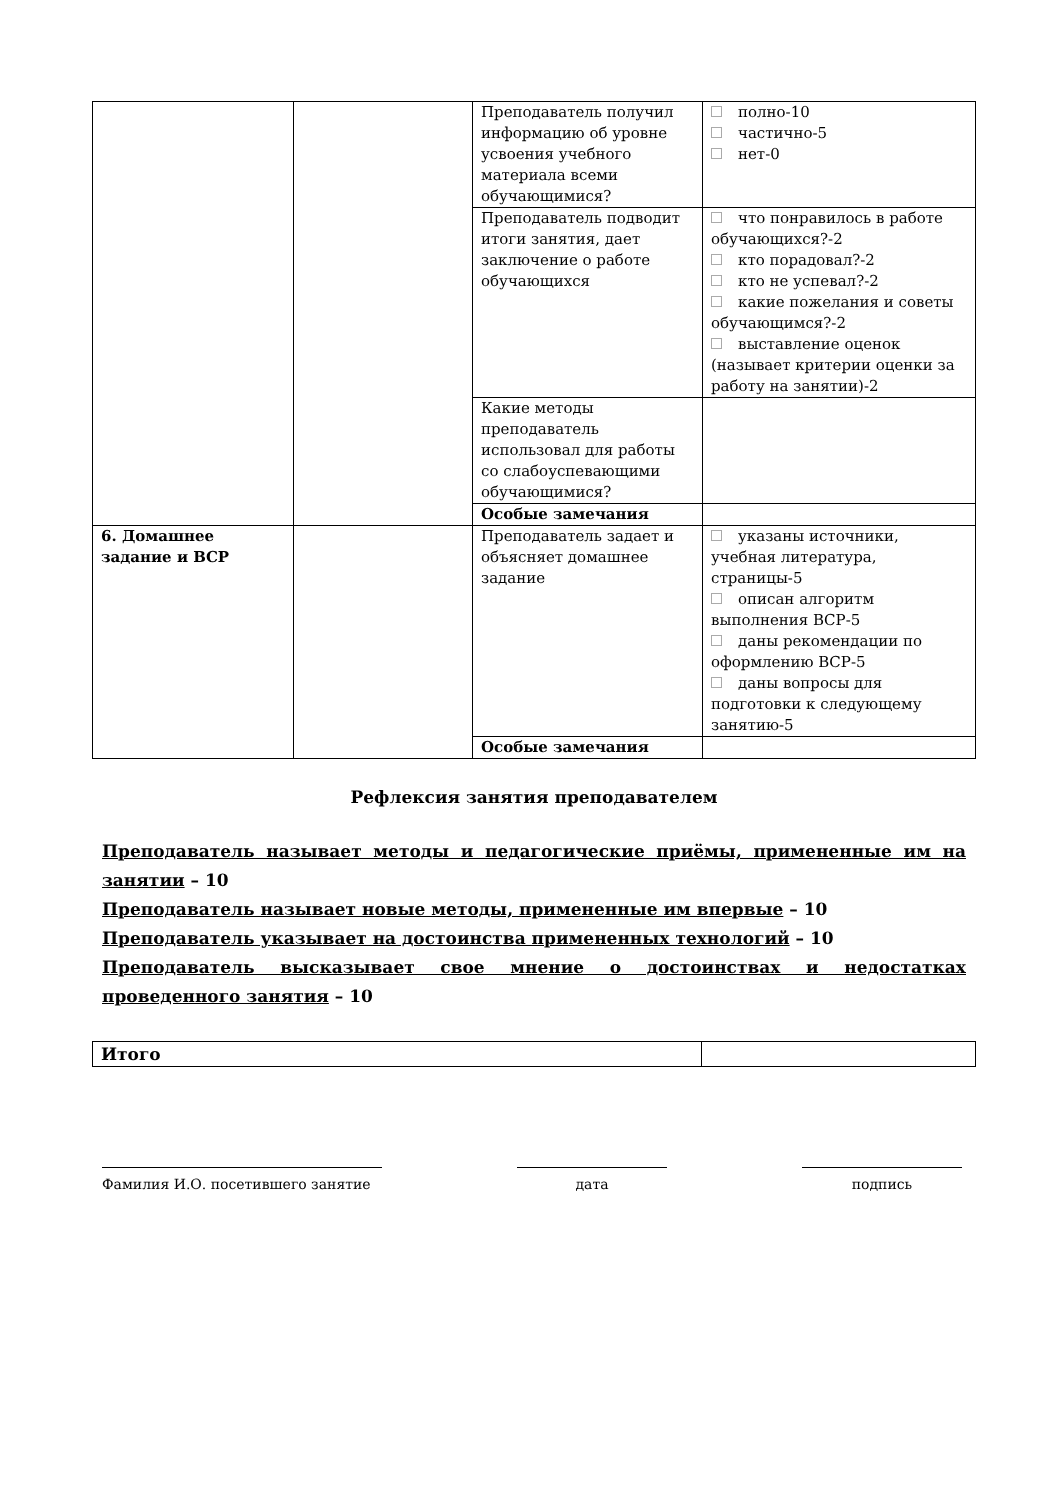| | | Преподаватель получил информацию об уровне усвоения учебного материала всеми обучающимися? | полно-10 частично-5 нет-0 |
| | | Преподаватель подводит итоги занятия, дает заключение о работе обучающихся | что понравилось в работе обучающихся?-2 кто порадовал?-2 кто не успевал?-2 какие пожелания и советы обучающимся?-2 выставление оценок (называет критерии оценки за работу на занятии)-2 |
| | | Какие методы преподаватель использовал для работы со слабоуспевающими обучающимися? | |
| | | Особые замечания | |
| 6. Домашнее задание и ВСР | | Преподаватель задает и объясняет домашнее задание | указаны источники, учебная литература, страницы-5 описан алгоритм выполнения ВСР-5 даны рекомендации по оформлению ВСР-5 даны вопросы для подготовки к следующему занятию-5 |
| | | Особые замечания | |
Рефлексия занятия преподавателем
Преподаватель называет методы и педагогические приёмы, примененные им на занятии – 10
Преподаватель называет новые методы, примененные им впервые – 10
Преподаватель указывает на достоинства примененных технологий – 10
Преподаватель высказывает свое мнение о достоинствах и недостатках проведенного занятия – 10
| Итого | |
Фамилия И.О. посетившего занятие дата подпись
::::::::::
About this exercise: Exact copies of all the entries are needed; output them without the pictures.

Exercise output:
| | | Преподаватель получил информацию об уровне усвоения учебного материала всеми обучающимися? | полно-10 частично-5 нет-0 |
| | | Преподаватель подводит итоги занятия, дает заключение о работе обучающихся | что понравилось в работе обучающихся?-2 кто порадовал?-2 кто не успевал?-2 какие пожелания и советы обучающимся?-2 выставление оценок (называет критерии оценки за работу на занятии)-2 |
| | | Какие методы преподаватель использовал для работы со слабоуспевающими обучающимися? | |
| | | Особые замечания | |
| 6. Домашнее задание и ВСР | | Преподаватель задает и объясняет домашнее задание | указаны источники, учебная литература, страницы-5 описан алгоритм выполнения ВСР-5 даны рекомендации по оформлению ВСР-5 даны вопросы для подготовки к следующему занятию-5 |
| | | Особые замечания | |
Рефлексия занятия преподавателем
Преподаватель называет методы и педагогические приёмы, примененные им на занятии – 10
Преподаватель называет новые методы, примененные им впервые – 10
Преподаватель указывает на достоинства примененных технологий – 10
Преподаватель высказывает свое мнение о достоинствах и недостатках проведенного занятия – 10
| Итого | |
Фамилия И.О. посетившего занятие дата подпись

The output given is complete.